Liftgespräche und Schussfahren

Wir sind beim Skifahren. Wahnsinnig toll. Wie zwei Pferde, die zu lange im Stall waren, rasen wir – man möchte sagen: hirnlos, aber dafür sind wir zu vorsichtig und zu betagt, um die Folgen außer Acht zu lassen – seit zwei Tagen die Berge rauf und runter. Keiner möchte gerne mit uns fahren, die einzigen, die das gerne würden, müssen arbeiten, weil wir schrecklich außer Rand und Band sind. Gerade am Morgen, wenn noch wenige Leute unterwegs sind, gibt es ein, zwei Pisten, die dauern kaum eine Minute zum Abfahren und ca. vier Minuten Lift. Und eben auf dieser Piste hatten wir einen Parallellauf mit zwei anderen Skifahrern, zwei Männern, einer Oberbayer und Gschaftlhuber, der andere Düsseldorfer und sichtlich bemüht, so cool zu sein wie sein bayerischer Freund mit der weißen Porschebrille. Ich muss zugeben, ich hab extra Gas gegeben, um auch ja nichts von den Gesprächen im Lift zu versäumen. Es gab durchaus einen Einblick in die männliche Psyche, die ja oft verkannt wird, offenbar aber nicht immer soooo tiefgründig ist, um irgendwas zu verkennen.

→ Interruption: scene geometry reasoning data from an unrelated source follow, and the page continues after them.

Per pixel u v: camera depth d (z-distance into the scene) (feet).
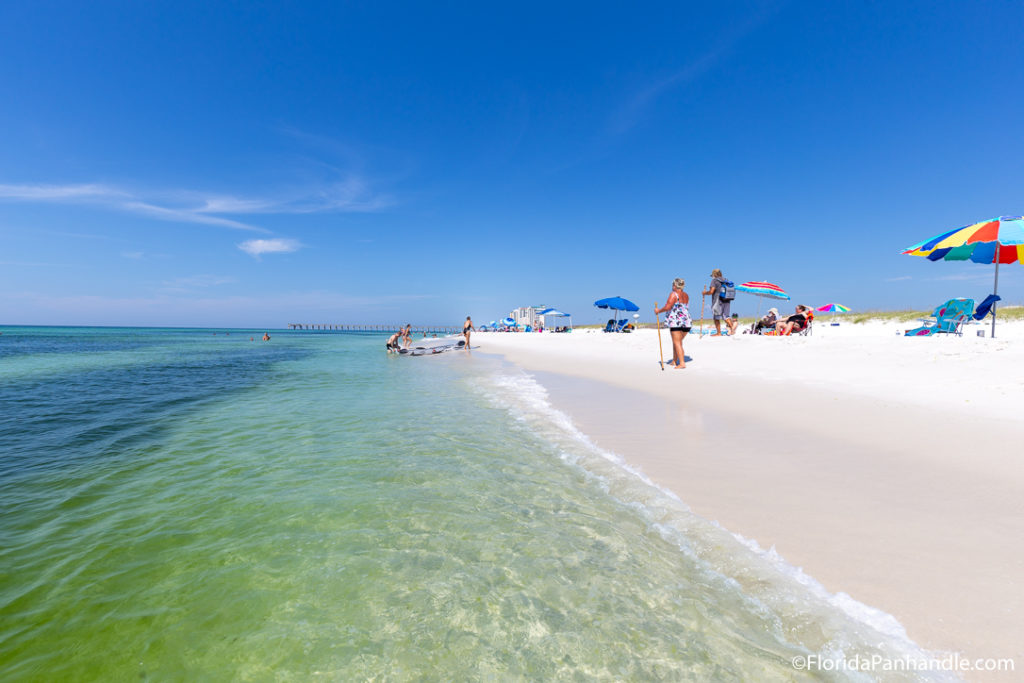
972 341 29.50
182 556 9.50
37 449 17.71
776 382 25.63
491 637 6.88
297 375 46.44
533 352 71.87
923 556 7.65
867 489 10.63
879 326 67.41
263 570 8.92
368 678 6.18
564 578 8.25
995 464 11.46
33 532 10.65
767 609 6.93
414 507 11.64
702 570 8.18
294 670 6.39
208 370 53.11
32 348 109.91
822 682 5.48
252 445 18.06
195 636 7.13
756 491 11.09
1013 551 7.60
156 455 16.79
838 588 7.07
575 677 6.00
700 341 49.55
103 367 57.11
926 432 14.51
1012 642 5.62
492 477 13.69
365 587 8.27
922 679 5.28
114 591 8.33
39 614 7.69
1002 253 32.30
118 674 6.41
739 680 5.68
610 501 11.57
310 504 12.01
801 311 53.01
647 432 17.53
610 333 94.17
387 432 19.94
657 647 6.41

Die Angelika auf der Maierlalm wäre ja also jetzt verliebt in ihn und würde sich Hoffnungen machen, da müsse man schon aufpassen. Warum? Na, ganz klar. Im Sommer arbeite sie auf Ibiza und vermiete dort Häuser und der Düsseldorfer (das Boatscherl) suche ein solches. Da hat er ihr seine Visitenkarte gegeben. Ist doch klar, dass sie sich jetzt Hoffnungen macht, törichtes kleines Ding, das sie nun mal ist. Und weil die Kerstin, des Düsseldorfers Gattin, eh eher ungern die Hänge rauf- und runtersaust und er das auch gar nicht so schlimm findet, müsse er doch gleich zwei Mal aufpassen. So sein weltmännischer bayerischer Freund. Dass man für zwei Kinder im Tagesskikurs, wo sie nur Schlepper fahren und zu zwanzigst rumrutschen 35 Euro pro Kind zahlt, weiß ich jetzt auch. Leider haben wir sie wegen einem kurzen Gerangel beim Einsteigen verloren und dann haben sie wohl auch die Lust verloren und eine andere Piste gewählt. Doof, hätte gerne noch mehr gelernt.

Gleich auf den nächsten Fahrten wurden wir dafür in die Denkstrukturen unserer jungen Hoffnungsträger, der berufstätigen Checker in Großstädten eingeweiht. Ja, man könne jetzt langsam wieder mit dem Rad zur Arbeit fahren, aber es wäre weitaus chilliger, von Zuhause aus zu arbeiten und dann einfach an der Isar entlang zu radeln, da der Weg durch die Stadt doch die volle Chemiedröhnung sei. Außerdem wäre die Kundenstruktur sowieso so unglaublich global, dass es wenig Sinn mache, sie vom Büro aus zu betreuen. Wir spitzten neugierig die Ohren, welch wahnsinnig aufregende Tätigkeit sich dahinter verberge, wurden dann aber jäh enttäuscht, als es hieß, manche könne man auch von den Eltern aus in Stuttgart betreuen, da ginge dann ein Regionalzug hin. Was soll man sagen? Sind das die Abenteuer der heutigen Jugend? Reutlingen, Biberach und co? Ganz so trist ist es aber doch nicht, denn bei einer unserer letzten Liftfahrten – wir waren am Nachmittag etwas entnervt von all den wahnsinnig schlechten Skifahrern, noch schlimmer aber von den hirnlosen Schussfahrern – durften wir lernen, was junge Menschen antreibt: drei verschiedene Apps auf dem Handy und der GoPro, die die Distanz messen und vor allem die Geschwindigkeit. Und damit sind wir für die nächsten Tage bestens gewappnet. Es geht nämlich nur um die Geschwindigkeit und die Anzahl der gefahrenen Kilometer. Alles andere ist nebensächlich. Vermutlich geht es auch beim Radeln nicht darum, an ein Ziel zu kommen, sondern nur möglichst viel zu radeln oder einen neuen Höhenmeterrekord oder so aufzustellen. Und wenn das alles so ist, um was geht es denn eigentlich in diesen jungen Leben, die alles filmen, messen und vergleichen?